- [Task to complete] All of the data, from the first line to the last, should be reproduced without alteration.

- [Supplied data]
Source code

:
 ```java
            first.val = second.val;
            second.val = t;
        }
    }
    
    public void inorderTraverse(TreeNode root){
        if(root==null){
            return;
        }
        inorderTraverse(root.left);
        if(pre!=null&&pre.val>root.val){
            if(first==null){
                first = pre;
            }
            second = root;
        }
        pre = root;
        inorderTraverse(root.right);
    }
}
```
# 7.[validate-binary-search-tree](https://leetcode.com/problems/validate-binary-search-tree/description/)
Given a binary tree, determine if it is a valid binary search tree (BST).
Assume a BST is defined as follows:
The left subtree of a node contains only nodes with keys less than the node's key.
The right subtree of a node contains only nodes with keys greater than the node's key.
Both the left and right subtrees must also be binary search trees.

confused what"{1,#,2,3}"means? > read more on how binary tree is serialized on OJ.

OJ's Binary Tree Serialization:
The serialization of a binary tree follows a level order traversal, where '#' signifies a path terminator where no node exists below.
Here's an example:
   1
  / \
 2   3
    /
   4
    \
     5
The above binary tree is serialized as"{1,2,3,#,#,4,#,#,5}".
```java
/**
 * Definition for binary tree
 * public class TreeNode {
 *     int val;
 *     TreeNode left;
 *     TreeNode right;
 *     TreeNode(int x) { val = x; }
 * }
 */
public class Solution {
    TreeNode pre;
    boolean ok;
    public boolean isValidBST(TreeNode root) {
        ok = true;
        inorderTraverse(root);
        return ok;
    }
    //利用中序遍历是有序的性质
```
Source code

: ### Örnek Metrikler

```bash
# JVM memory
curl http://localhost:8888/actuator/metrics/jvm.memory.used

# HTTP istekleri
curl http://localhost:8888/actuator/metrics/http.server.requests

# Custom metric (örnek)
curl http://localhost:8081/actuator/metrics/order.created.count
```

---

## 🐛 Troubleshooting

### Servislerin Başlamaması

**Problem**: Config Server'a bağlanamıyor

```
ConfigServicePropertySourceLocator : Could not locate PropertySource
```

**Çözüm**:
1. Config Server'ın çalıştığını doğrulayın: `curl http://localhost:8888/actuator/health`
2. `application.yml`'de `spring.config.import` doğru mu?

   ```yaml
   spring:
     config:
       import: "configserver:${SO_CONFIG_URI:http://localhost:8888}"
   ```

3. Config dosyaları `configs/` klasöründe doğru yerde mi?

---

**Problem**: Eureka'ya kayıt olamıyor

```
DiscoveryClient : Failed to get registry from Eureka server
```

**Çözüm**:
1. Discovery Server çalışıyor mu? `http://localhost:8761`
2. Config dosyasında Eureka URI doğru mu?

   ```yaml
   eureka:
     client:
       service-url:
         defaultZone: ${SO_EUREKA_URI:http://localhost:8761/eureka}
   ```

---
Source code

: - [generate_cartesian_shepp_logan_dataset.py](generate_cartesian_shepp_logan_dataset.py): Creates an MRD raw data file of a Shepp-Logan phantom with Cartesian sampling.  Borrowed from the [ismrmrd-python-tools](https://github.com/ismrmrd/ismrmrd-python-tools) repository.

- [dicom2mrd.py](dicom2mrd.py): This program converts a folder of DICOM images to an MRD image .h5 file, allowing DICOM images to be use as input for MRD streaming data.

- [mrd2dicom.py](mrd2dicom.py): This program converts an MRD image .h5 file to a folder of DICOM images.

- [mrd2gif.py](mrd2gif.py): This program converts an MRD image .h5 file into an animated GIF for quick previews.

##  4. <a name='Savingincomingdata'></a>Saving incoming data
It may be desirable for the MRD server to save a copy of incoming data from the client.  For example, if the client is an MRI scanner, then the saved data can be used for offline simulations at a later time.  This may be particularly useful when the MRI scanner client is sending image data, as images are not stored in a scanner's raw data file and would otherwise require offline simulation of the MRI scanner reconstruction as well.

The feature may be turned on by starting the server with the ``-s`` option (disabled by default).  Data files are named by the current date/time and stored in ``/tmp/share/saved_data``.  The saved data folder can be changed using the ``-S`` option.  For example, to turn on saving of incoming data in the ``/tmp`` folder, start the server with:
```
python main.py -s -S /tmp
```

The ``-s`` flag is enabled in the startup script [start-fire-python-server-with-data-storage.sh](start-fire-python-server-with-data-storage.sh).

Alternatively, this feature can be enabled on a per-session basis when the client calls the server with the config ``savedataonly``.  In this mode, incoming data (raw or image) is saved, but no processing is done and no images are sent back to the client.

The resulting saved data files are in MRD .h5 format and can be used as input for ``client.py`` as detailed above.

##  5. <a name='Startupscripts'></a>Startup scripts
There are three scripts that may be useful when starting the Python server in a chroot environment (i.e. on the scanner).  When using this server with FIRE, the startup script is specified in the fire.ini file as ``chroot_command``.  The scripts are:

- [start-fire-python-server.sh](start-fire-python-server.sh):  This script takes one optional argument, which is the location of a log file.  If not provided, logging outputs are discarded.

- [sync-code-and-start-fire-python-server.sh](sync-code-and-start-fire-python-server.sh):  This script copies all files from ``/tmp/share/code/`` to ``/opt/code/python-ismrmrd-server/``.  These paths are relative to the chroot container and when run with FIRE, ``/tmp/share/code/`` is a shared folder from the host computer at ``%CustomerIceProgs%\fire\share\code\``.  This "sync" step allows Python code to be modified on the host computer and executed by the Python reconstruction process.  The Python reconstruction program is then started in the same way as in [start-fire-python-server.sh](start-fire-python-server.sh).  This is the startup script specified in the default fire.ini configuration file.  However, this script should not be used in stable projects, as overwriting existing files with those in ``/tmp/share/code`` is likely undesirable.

- [Response below]
Source code

:
 ```java
            first.val = second.val;
            second.val = t;
        }
    }
    
    public void inorderTraverse(TreeNode root){
        if(root==null){
            return;
        }
        inorderTraverse(root.left);
        if(pre!=null&&pre.val>root.val){
            if(first==null){
                first = pre;
            }
            second = root;
        }
        pre = root;
        inorderTraverse(root.right);
    }
}
```
# 7.[validate-binary-search-tree](https://leetcode.com/problems/validate-binary-search-tree/description/)
Given a binary tree, determine if it is a valid binary search tree (BST).
Assume a BST is defined as follows:
The left subtree of a node contains only nodes with keys less than the node's key.
The right subtree of a node contains only nodes with keys greater than the node's key.
Both the left and right subtrees must also be binary search trees.

confused what"{1,#,2,3}"means? > read more on how binary tree is serialized on OJ.

OJ's Binary Tree Serialization:
The serialization of a binary tree follows a level order traversal, where '#' signifies a path terminator where no node exists below.
Here's an example:
   1
  / \
 2   3
    /
   4
    \
     5
The above binary tree is serialized as"{1,2,3,#,#,4,#,#,5}".
```java
/**
 * Definition for binary tree
 * public class TreeNode {
 *     int val;
 *     TreeNode left;
 *     TreeNode right;
 *     TreeNode(int x) { val = x; }
 * }
 */
public class Solution {
    TreeNode pre;
    boolean ok;
    public boolean isValidBST(TreeNode root) {
        ok = true;
        inorderTraverse(root);
        return ok;
    }
    //利用中序遍历是有序的性质
```
Source code

: ### Örnek Metrikler

```bash
# JVM memory
curl http://localhost:8888/actuator/metrics/jvm.memory.used

# HTTP istekleri
curl http://localhost:8888/actuator/metrics/http.server.requests

# Custom metric (örnek)
curl http://localhost:8081/actuator/metrics/order.created.count
```

---

## 🐛 Troubleshooting

### Servislerin Başlamaması

**Problem**: Config Server'a bağlanamıyor

```
ConfigServicePropertySourceLocator : Could not locate PropertySource
```

**Çözüm**:
1. Config Server'ın çalıştığını doğrulayın: `curl http://localhost:8888/actuator/health`
2. `application.yml`'de `spring.config.import` doğru mu?

   ```yaml
   spring:
     config:
       import: "configserver:${SO_CONFIG_URI:http://localhost:8888}"
   ```

3. Config dosyaları `configs/` klasöründe doğru yerde mi?

---

**Problem**: Eureka'ya kayıt olamıyor

```
DiscoveryClient : Failed to get registry from Eureka server
```

**Çözüm**:
1. Discovery Server çalışıyor mu? `http://localhost:8761`
2. Config dosyasında Eureka URI doğru mu?

   ```yaml
   eureka:
     client:
       service-url:
         defaultZone: ${SO_EUREKA_URI:http://localhost:8761/eureka}
   ```

---
Source code

: - [generate_cartesian_shepp_logan_dataset.py](generate_cartesian_shepp_logan_dataset.py): Creates an MRD raw data file of a Shepp-Logan phantom with Cartesian sampling.  Borrowed from the [ismrmrd-python-tools](https://github.com/ismrmrd/ismrmrd-python-tools) repository.

- [dicom2mrd.py](dicom2mrd.py): This program converts a folder of DICOM images to an MRD image .h5 file, allowing DICOM images to be use as input for MRD streaming data.

- [mrd2dicom.py](mrd2dicom.py): This program converts an MRD image .h5 file to a folder of DICOM images.

- [mrd2gif.py](mrd2gif.py): This program converts an MRD image .h5 file into an animated GIF for quick previews.

##  4. <a name='Savingincomingdata'></a>Saving incoming data
It may be desirable for the MRD server to save a copy of incoming data from the client.  For example, if the client is an MRI scanner, then the saved data can be used for offline simulations at a later time.  This may be particularly useful when the MRI scanner client is sending image data, as images are not stored in a scanner's raw data file and would otherwise require offline simulation of the MRI scanner reconstruction as well.

The feature may be turned on by starting the server with the ``-s`` option (disabled by default).  Data files are named by the current date/time and stored in ``/tmp/share/saved_data``.  The saved data folder can be changed using the ``-S`` option.  For example, to turn on saving of incoming data in the ``/tmp`` folder, start the server with:
```
python main.py -s -S /tmp
```

The ``-s`` flag is enabled in the startup script [start-fire-python-server-with-data-storage.sh](start-fire-python-server-with-data-storage.sh).

Alternatively, this feature can be enabled on a per-session basis when the client calls the server with the config ``savedataonly``.  In this mode, incoming data (raw or image) is saved, but no processing is done and no images are sent back to the client.

The resulting saved data files are in MRD .h5 format and can be used as input for ``client.py`` as detailed above.

##  5. <a name='Startupscripts'></a>Startup scripts
There are three scripts that may be useful when starting the Python server in a chroot environment (i.e. on the scanner).  When using this server with FIRE, the startup script is specified in the fire.ini file as ``chroot_command``.  The scripts are:

- [start-fire-python-server.sh](start-fire-python-server.sh):  This script takes one optional argument, which is the location of a log file.  If not provided, logging outputs are discarded.

- [sync-code-and-start-fire-python-server.sh](sync-code-and-start-fire-python-server.sh):  This script copies all files from ``/tmp/share/code/`` to ``/opt/code/python-ismrmrd-server/``.  These paths are relative to the chroot container and when run with FIRE, ``/tmp/share/code/`` is a shared folder from the host computer at ``%CustomerIceProgs%\fire\share\code\``.  This "sync" step allows Python code to be modified on the host computer and executed by the Python reconstruction process.  The Python reconstruction program is then started in the same way as in [start-fire-python-server.sh](start-fire-python-server.sh).  This is the startup script specified in the default fire.ini configuration file.  However, this script should not be used in stable projects, as overwriting existing files with those in ``/tmp/share/code`` is likely undesirable.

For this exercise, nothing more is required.